**WHAT IS EXPECTED:**
Give the listing again exactly, omitting its images.

**EXCERPTED RECORDS:**
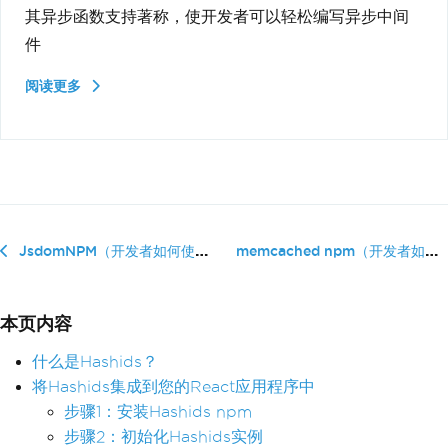
其异步函数支持著称，使开发者可以轻松编写异步中间
件
阅读更多
memcached npm（开发者如何使用）
JsdomNPM（开发者如何使用）
本页内容
什么是Hashids？
将Hashids集成到您的React应用程序中
步骤1：安装Hashids npm
步骤2：初始化Hashids实例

**EXERCISE ANSWER:**
其异步函数支持著称，使开发者可以轻松编写异步中间
件
阅读更多
memcached npm（开发者如何使用）
JsdomNPM（开发者如何使用）
本页内容
什么是Hashids？
将Hashids集成到您的React应用程序中
步骤1：安装Hashids npm
步骤2：初始化Hashids实例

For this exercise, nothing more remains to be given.